Alternatively, can I just use an outer layer of carbon sleeping since the core is fiberglass and I will be using the shrink tubing to ensure good contact to the underlying tube?

Nate


----------



## WhiteDog70810 (May 6, 2008)

http://marine.marsh-design.com/comment/1083#comment-1083

This guy might have answered my question. From what I understand, while carbon and fiberglass have their respective strengths, combining the two weakens a laminate if subject to a parallel load.

Nate


----------



## yobata (Jul 14, 2015)

What about all those commercial hybrid poles out there? I haven't heard of many breaking because of laminating issues


----------



## LowHydrogen (Dec 31, 2015)

Apologies for the slight derail, but curiosity has gotten the better of me. What are you chasing, poling in deep fast water? Or is it not fish you're after, just thought about it still being hunting season...


----------



## WhiteDog70810 (May 6, 2008)

yobata said:


> What about all those commercial hybrid poles out there? I haven't heard of many breaking because of laminating issues


If this guy is absolutely correct (his is just one viewpoint) and there isn't some benefit to specific lamination schedules that he didn't address, I suspect they get by with it because:

1.) we rarely apply pressure on poles to the carbon layer's point of failure;

Or...

2.) the pole is constructed so an inner carbon tube provides the strength and stiffness and an outer FG layer simply is applied solely to protect the brittle carbon layer from impacts NOT to add actual strength.

I have repeatedly heard guys say making a carbon fiber hull with the carbon in the final exterior layer is dumb. The carbon should be the innermost layer.

Nate


----------



## WhiteDog70810 (May 6, 2008)

LowHydrogen said:


> Apologies for the slight derail, but curiosity has gotten the better of me. What are you chasing, poling in deep fast water? Or is it not fish you're after, just thought about it still being hunting season...


Fair question. My boat has no trolling motor and I don't want one. My pushpole is pretty dinky from the start. Here in South Carolina, we have big tidal swings, so the cuts adjacent to the flats that hold water at low tide seem to be 6-8' deep with lots of 10-12' holes. When the tide is moving, it is generally ripping through those cuts pretty fast and moving in or across them requires you to lean hard on and apply a lot of torque to the pole. Crossing those same cuts at high tide will require me to fire up the motor.

Nate


----------



## DuckNut (Apr 3, 2009)

WhiteDog70810 said:


> If this guy is absolutely correct (his is just one viewpoint) and there isn't some benefit to specific lamination schedules that he didn't address, I suspect they get by with it because:
> 
> 1.) we rarely apply pressure on poles to the carbon layer's point of failure;
> 
> ...


Curtis Wright has posted that here many times and nobody listened.


----------



## DuckNut (Apr 3, 2009)

Use a uni directional carbon sleeve and then put a carbon/fiberglass sleeve over it. The c/f sleeves are woven so the materials are in different directions.


----------



## WhiteDog70810 (May 6, 2008)

DuckNut said:


> Use a uni directional carbon sleeve and then put a carbon/fiberglass sleeve over it. The c/f sleeves are woven so the materials are in different directions.

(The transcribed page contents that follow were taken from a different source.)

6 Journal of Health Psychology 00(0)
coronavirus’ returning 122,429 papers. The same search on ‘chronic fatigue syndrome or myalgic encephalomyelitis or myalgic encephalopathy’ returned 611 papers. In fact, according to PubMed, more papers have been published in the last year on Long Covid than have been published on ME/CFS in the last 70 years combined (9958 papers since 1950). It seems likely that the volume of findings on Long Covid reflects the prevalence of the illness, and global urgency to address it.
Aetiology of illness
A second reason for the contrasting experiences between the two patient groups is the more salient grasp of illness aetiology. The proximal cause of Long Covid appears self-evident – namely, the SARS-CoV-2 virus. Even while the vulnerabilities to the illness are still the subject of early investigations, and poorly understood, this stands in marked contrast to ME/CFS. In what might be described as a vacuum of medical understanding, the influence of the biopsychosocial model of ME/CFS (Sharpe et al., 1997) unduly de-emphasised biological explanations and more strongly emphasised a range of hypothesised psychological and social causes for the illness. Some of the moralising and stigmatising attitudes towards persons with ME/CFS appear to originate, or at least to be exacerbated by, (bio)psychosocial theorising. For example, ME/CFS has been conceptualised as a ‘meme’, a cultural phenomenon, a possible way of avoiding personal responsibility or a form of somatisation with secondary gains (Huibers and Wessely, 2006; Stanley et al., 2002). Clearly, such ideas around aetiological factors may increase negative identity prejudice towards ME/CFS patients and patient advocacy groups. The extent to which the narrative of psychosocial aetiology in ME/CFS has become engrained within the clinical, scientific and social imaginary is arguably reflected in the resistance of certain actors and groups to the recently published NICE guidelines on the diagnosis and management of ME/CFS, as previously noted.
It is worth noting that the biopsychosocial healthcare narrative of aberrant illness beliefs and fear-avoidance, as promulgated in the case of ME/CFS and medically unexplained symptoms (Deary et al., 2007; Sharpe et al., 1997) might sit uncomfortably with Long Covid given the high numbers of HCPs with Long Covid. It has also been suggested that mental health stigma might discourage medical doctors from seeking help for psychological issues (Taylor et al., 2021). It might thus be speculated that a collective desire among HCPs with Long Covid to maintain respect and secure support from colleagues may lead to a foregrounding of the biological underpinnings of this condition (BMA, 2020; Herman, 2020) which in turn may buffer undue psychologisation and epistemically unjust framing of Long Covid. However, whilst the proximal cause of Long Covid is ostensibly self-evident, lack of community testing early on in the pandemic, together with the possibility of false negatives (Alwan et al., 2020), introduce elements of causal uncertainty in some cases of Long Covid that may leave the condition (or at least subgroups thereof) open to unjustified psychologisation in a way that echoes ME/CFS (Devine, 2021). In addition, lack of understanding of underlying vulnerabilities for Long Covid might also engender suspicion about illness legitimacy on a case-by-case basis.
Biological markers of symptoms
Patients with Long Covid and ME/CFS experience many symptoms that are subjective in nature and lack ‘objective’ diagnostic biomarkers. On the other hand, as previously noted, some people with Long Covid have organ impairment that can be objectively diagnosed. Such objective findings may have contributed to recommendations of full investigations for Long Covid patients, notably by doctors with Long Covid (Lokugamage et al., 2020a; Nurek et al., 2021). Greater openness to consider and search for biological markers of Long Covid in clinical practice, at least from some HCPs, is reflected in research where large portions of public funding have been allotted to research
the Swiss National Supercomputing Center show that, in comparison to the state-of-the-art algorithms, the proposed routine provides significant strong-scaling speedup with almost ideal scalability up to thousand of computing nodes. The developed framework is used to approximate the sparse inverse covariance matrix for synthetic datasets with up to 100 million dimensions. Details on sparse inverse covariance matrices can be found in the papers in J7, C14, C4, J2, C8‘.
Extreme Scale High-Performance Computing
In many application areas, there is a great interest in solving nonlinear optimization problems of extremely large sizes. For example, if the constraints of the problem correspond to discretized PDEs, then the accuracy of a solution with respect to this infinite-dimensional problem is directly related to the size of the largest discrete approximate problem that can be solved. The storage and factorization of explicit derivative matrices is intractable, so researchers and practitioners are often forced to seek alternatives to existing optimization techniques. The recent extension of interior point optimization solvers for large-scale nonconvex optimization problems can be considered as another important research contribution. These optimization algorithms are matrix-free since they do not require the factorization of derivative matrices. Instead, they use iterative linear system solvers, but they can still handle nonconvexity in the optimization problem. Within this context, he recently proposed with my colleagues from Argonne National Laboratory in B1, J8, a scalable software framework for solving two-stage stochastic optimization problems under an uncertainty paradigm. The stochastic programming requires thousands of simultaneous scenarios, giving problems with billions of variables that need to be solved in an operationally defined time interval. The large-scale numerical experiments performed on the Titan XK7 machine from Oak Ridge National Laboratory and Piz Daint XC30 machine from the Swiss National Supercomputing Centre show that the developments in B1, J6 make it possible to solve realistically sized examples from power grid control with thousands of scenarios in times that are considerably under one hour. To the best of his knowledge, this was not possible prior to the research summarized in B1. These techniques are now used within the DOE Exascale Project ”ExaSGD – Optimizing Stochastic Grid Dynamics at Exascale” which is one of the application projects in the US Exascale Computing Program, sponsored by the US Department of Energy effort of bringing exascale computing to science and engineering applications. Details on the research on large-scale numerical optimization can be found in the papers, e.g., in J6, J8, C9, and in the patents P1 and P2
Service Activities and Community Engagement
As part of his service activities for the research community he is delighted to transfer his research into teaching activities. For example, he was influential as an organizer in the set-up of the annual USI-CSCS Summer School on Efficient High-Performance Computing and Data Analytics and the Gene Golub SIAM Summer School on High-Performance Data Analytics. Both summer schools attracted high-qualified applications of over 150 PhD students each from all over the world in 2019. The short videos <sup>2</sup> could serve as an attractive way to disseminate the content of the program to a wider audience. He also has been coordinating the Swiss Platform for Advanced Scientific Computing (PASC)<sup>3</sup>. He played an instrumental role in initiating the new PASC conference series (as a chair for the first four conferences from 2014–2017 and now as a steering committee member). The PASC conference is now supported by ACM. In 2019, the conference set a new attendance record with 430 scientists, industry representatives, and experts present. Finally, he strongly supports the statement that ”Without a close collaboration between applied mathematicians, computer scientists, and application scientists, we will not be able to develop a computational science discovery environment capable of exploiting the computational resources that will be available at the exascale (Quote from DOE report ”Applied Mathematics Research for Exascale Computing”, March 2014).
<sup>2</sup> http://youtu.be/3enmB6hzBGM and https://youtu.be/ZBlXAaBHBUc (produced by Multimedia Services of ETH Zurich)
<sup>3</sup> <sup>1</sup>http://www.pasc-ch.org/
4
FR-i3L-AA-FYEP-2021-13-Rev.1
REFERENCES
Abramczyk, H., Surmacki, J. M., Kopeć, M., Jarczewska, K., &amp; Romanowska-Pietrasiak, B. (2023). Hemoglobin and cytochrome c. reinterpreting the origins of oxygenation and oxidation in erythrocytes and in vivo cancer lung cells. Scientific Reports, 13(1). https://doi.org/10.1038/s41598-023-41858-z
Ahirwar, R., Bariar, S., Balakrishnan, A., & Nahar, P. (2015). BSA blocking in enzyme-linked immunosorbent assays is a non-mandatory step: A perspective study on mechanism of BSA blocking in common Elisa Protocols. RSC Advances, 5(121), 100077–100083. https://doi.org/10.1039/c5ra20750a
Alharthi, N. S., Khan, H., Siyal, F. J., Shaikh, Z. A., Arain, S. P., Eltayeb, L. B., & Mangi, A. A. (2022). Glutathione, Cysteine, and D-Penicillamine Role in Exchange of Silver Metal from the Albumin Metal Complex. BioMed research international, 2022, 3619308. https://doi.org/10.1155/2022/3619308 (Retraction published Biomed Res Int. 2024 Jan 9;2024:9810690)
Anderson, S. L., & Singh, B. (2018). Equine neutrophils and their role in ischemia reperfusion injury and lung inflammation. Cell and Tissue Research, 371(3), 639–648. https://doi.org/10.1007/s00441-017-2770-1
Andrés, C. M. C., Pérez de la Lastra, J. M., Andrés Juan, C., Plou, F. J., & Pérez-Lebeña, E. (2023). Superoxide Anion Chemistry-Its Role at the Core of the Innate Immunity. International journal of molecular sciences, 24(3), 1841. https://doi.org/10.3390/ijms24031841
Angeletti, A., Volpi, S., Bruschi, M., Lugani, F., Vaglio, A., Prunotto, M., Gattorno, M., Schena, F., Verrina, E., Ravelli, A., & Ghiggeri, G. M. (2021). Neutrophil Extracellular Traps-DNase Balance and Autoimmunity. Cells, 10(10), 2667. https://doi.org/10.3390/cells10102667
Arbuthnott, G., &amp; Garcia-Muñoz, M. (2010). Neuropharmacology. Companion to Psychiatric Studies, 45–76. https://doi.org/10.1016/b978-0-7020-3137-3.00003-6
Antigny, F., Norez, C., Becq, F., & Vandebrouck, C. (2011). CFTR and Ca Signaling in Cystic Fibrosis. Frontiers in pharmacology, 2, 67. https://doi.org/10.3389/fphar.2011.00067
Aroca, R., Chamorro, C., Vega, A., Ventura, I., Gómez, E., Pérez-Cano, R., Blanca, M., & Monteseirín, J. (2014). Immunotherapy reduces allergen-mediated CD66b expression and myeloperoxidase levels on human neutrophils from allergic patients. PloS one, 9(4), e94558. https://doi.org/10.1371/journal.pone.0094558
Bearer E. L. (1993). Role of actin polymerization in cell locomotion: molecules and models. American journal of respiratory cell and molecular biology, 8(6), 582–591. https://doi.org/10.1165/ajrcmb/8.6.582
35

I was curious whether the weave of the 50/50 fabulous could spread the load in a manner other than "in parallel". I am not sure if "in parallel" means both the carbon layer and the FG layer are uni-directional fabrics oriented in parallel OR if the phrase only refers to the forces within the structure. I think he meant the forces within the structure. His point seemed to be "don't expect to get all the benefits of both materials".

I read another source that basically said adding FG to a carbon laminate only serves to make the resultant laminate cheaper while still being lighter and stiffer that 100% FG. It weakens the carbon layer by watering it down and none of the FG's durability is really exploited.

If all this is correct, I'd end up with a pushpole that was as heavy as FG, but as brittle as carbon. That isn't what I was looking for at all.

I suspect the hybrid pushpoles are simply carbon poles with an extra layer of glass on the surface for impact protection. This helps when they are banged around in the boat, but the pole otherwise acts like a carbon pole.

Nate


----------



## WhiteDog70810 (May 6, 2008)

I'll just get the stuff and make a 24' X 1.5" FG pole. If it is too cumbersome, I can cut it down. I will add a single layer of something (FG or Kevlar sleeve; more below) to the outside to seal the pole because extruded FG tubing is kinda porous.

Surprisingly, I did read that Kevlar and FG are complementary. While we think of Kevlar as an abrasion resistant material, it is stiffer than FG and it doesn't take the durability of the FG off the table.

Nate


----------



## Pudldux (Mar 3, 2016)

Check out mangrove push poles. They are sold in sections and ferrels. Might be all you need.


----------